**GIVEN PASSAGE:**
******************************

# Synapse - Differences - Hi-Mod vs Reg-Mod - Frame Weight & Performance ?



## JoeOxfordCT

Good Morning from chilly Wolcott CT. 

Researching the 2014 Synapse line. I am wondering if the Hi-Mod Ultegra version is worth the extra coin over the Reg-Mod one also with Ultegra ? Is the only penalty for going regular mod the extra weight ? Otherwise frame performance is the same ? Has anyone seen any actual weights for either frameset or complete bike ? Other than the frame the only other differences I can see are the crankset, Hollowgram for Hi-Mod, FSA SL-K light for Reg-Mod. Wheels are slightly better on the Hi-Mod as well but I have a set of Soul S2.0 which I'll probably run regardless so that's a wash.

******************************

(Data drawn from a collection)
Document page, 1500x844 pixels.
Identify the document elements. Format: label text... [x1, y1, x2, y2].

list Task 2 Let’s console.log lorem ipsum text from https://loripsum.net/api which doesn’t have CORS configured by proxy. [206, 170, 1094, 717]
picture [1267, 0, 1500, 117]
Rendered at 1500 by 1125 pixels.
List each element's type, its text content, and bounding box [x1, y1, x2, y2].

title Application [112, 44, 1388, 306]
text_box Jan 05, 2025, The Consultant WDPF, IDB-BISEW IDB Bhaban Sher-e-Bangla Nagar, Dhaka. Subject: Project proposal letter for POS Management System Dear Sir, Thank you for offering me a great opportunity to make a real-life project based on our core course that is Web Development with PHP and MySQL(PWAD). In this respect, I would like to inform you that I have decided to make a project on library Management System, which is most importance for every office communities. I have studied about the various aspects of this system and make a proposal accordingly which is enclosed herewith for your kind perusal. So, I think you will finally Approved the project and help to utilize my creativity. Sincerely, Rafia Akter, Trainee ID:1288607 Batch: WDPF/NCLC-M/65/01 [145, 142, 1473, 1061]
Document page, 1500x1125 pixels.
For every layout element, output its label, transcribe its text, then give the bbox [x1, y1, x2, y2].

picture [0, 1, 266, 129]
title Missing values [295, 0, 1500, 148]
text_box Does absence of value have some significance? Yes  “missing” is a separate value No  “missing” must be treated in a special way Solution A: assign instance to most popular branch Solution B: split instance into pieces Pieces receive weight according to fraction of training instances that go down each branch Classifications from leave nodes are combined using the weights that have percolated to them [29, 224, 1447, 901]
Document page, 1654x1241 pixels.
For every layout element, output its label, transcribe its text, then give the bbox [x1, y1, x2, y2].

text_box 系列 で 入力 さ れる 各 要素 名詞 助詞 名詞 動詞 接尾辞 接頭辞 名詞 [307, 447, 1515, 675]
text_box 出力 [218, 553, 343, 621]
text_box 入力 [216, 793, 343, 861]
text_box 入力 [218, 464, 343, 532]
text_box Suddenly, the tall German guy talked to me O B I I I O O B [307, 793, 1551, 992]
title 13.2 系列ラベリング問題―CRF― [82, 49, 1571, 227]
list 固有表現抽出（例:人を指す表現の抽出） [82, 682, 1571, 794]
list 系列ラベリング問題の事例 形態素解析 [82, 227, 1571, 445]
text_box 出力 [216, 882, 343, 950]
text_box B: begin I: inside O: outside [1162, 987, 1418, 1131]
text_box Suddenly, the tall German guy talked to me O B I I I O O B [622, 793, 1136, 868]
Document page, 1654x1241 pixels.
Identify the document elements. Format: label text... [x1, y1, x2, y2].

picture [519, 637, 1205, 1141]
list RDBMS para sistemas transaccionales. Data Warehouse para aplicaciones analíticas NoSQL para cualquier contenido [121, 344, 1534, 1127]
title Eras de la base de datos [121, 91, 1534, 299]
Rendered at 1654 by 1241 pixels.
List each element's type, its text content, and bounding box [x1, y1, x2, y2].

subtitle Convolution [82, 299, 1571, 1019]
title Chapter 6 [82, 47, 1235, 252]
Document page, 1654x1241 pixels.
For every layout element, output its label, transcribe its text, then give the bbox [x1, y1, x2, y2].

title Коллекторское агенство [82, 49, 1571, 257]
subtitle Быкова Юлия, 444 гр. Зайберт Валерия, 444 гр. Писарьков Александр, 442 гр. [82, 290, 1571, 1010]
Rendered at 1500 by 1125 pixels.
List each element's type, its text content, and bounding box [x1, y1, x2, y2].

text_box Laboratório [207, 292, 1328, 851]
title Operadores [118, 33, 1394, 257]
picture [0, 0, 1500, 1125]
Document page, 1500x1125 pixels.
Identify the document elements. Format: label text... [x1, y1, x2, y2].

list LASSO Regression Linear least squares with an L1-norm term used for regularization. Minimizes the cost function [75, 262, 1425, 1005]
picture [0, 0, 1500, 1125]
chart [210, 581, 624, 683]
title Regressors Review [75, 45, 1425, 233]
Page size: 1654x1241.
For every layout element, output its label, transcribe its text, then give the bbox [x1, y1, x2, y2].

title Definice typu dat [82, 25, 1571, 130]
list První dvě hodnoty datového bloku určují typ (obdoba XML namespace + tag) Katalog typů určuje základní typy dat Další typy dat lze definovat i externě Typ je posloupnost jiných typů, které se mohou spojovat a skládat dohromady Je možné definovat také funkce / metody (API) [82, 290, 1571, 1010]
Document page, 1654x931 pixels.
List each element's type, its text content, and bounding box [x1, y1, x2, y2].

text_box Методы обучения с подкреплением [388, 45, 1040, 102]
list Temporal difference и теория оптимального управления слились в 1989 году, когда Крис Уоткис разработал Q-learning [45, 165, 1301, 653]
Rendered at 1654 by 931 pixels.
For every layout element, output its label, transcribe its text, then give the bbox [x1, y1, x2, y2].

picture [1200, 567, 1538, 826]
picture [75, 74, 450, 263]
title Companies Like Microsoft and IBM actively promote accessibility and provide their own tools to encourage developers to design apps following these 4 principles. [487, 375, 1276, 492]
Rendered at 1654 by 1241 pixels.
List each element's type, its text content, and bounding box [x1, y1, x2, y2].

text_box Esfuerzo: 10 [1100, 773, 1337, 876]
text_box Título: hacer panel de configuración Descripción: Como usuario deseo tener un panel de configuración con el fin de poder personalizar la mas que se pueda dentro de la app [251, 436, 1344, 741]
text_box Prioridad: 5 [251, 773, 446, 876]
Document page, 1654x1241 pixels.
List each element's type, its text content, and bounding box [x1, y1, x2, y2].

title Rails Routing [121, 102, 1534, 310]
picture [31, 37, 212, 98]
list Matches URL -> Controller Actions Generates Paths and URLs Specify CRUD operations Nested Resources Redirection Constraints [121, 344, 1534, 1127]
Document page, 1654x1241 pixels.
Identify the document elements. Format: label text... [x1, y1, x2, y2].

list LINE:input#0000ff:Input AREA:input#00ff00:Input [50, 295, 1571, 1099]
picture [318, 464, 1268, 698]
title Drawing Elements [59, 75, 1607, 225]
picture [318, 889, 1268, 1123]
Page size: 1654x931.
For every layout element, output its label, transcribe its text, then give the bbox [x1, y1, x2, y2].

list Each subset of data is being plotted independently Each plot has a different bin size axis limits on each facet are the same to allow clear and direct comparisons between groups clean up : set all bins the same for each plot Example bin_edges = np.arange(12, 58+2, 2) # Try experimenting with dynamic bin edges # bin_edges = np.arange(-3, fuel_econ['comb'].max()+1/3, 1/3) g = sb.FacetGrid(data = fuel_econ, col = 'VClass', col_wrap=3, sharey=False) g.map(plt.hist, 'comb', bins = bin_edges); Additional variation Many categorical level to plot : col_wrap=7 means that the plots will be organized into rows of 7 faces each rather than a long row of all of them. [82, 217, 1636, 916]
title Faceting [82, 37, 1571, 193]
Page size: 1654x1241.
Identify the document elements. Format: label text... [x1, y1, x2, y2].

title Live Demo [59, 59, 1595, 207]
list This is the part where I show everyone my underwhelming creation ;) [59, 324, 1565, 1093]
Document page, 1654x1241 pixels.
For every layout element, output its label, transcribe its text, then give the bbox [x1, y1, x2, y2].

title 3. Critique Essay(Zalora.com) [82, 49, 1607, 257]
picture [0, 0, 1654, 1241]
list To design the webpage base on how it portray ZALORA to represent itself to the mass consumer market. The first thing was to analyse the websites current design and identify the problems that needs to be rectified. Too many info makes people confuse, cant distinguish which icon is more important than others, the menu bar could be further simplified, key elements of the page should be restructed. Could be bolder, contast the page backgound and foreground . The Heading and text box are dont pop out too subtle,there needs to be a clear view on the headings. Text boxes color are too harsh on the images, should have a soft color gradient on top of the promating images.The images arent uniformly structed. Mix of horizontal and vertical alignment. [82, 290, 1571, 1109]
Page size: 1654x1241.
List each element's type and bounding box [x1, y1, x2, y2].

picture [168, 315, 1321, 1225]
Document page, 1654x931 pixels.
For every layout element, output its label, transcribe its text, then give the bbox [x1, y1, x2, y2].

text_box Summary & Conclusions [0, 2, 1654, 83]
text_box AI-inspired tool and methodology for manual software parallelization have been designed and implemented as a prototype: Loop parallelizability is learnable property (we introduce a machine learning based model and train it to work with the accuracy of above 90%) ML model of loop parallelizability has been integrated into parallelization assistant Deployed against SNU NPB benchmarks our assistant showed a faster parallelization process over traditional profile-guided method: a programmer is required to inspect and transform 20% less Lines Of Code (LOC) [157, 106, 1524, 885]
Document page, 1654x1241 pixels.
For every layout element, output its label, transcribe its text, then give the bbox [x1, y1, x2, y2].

******************************

**SET TASK 1:**
Summarize the forum post in two sentences.
**SET TASK 2:**
Put this sentence from the forum post into Spanish: "Wheels are slightly better on the Hi-Mod as well but I have a set of Soul S2.0 which I'll probably run regardless so that's a wash."
**SET TASK 3:**
Answer these from the forum post:
(a) From what town does the poster send greetings?
(b) What year's Synapse line is the poster researching?
(c) Which crankset comes on the Reg-Mod version?
The records are separate material and are not part of the forum post.

**EXERCISE ANSWER 1:**
Researching the 2014 Synapse line, the poster asks whether the Hi-Mod Ultegra version is worth the extra money over the Reg-Mod Ultegra version, and whether extra weight is the only penalty of the regular frame. The poster also asks for actual frameset or complete bike weights and notes the other differences: a Hollowgram crankset on the Hi-Mod versus an FSA SL-K light on the Reg-Mod, plus slightly better wheels on the Hi-Mod, which don't matter because the poster will probably run a set of Soul S2.0 wheels anyway.

**EXERCISE ANSWER 2:**
Las ruedas también son un poco mejores en la Hi-Mod, pero tengo un juego de Soul S2.0 que probablemente usaré de todos modos, así que eso da igual.

**EXERCISE ANSWER 3:**
(a) Wolcott, CT
(b) 2014
(c) FSA SL-K light